What you have to do: Please quote exactly the opening lines of the data, from the first line to the one where "In addition to" appears.

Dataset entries

━━━

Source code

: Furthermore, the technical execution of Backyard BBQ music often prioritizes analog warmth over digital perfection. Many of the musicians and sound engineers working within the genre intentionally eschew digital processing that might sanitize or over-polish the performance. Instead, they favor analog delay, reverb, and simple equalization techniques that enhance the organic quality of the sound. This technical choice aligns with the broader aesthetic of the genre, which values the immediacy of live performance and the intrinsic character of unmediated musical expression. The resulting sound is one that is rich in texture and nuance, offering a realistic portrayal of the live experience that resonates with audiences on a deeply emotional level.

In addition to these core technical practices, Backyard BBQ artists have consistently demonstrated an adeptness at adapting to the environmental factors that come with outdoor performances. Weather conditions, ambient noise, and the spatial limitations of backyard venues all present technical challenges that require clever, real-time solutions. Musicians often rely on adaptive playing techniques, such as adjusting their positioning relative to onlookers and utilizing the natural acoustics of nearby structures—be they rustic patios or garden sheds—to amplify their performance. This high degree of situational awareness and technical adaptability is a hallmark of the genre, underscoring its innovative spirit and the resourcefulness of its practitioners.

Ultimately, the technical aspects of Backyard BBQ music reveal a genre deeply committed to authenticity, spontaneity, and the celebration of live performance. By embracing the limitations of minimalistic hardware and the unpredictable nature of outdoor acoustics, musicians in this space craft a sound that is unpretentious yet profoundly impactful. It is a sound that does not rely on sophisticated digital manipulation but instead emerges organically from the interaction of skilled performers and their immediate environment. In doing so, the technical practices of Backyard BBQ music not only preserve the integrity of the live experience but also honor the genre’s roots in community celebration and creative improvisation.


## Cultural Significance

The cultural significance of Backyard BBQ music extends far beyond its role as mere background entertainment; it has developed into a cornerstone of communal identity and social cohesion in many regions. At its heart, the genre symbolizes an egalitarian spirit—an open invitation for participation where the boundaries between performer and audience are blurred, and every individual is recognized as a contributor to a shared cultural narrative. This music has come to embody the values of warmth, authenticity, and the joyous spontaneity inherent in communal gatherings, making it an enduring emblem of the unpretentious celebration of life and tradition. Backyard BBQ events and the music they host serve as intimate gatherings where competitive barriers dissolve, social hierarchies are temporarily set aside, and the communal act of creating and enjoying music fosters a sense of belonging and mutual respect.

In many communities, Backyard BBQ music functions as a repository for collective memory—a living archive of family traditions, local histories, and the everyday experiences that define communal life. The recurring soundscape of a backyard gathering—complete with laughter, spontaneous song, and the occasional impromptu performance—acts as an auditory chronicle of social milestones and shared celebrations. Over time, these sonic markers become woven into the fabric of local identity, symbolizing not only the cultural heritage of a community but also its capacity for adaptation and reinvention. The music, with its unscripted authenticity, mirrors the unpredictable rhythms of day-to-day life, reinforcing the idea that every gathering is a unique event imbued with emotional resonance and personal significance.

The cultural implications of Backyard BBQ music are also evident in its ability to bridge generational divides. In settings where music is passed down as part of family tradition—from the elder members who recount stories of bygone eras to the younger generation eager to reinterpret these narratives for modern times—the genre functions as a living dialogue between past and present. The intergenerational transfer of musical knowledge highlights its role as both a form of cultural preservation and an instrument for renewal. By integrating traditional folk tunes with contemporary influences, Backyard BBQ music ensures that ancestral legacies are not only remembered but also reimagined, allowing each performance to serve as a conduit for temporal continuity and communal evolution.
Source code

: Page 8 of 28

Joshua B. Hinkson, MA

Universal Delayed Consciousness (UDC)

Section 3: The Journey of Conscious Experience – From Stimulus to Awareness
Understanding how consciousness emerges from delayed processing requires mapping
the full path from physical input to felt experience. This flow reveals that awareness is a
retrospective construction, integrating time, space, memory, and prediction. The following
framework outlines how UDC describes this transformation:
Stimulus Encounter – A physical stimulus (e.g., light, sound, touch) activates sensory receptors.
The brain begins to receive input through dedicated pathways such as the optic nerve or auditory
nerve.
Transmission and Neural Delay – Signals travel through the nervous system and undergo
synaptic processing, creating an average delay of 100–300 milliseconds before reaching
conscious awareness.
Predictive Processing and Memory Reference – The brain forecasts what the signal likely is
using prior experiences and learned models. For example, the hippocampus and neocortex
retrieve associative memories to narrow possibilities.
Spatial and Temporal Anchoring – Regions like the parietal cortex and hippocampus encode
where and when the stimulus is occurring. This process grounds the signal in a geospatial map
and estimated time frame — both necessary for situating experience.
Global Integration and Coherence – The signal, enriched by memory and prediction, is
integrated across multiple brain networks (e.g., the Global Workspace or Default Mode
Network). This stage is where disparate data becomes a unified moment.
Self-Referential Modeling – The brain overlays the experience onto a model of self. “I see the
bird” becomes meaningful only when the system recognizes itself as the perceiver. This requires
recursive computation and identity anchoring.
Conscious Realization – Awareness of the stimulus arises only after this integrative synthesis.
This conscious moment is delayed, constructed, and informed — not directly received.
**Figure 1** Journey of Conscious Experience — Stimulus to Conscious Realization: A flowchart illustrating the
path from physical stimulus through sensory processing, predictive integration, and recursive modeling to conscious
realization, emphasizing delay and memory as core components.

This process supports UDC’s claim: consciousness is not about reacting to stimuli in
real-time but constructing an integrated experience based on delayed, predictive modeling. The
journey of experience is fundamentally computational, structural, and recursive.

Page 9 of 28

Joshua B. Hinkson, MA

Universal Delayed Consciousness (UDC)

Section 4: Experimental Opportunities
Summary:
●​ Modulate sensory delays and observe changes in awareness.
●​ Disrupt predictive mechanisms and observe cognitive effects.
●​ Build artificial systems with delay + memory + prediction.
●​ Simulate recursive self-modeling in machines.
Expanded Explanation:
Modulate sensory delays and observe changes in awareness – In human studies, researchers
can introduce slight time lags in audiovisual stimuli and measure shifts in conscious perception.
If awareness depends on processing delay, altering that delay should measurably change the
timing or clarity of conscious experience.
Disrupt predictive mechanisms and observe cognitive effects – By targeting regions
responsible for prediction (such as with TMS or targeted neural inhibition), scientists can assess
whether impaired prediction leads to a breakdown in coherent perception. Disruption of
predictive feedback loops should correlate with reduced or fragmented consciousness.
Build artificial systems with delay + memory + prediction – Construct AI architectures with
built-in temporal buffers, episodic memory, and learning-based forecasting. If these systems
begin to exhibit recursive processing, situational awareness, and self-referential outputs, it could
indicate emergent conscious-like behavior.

━━━

Completed exercise:
Source code

: Furthermore, the technical execution of Backyard BBQ music often prioritizes analog warmth over digital perfection. Many of the musicians and sound engineers working within the genre intentionally eschew digital processing that might sanitize or over-polish the performance. Instead, they favor analog delay, reverb, and simple equalization techniques that enhance the organic quality of the sound. This technical choice aligns with the broader aesthetic of the genre, which values the immediacy of live performance and the intrinsic character of unmediated musical expression. The resulting sound is one that is rich in texture and nuance, offering a realistic portrayal of the live experience that resonates with audiences on a deeply emotional level.

In addition to these core technical practices, Backyard BBQ artists have consistently demonstrated an adeptness at adapting to the environmental factors that come with outdoor performances. Weather conditions, ambient noise, and the spatial limitations of backyard venues all present technical challenges that require clever, real-time solutions. Musicians often rely on adaptive playing techniques, such as adjusting their positioning relative to onlookers and utilizing the natural acoustics of nearby structures—be they rustic patios or garden sheds—to amplify their performance. This high degree of situational awareness and technical adaptability is a hallmark of the genre, underscoring its innovative spirit and the resourcefulness of its practitioners.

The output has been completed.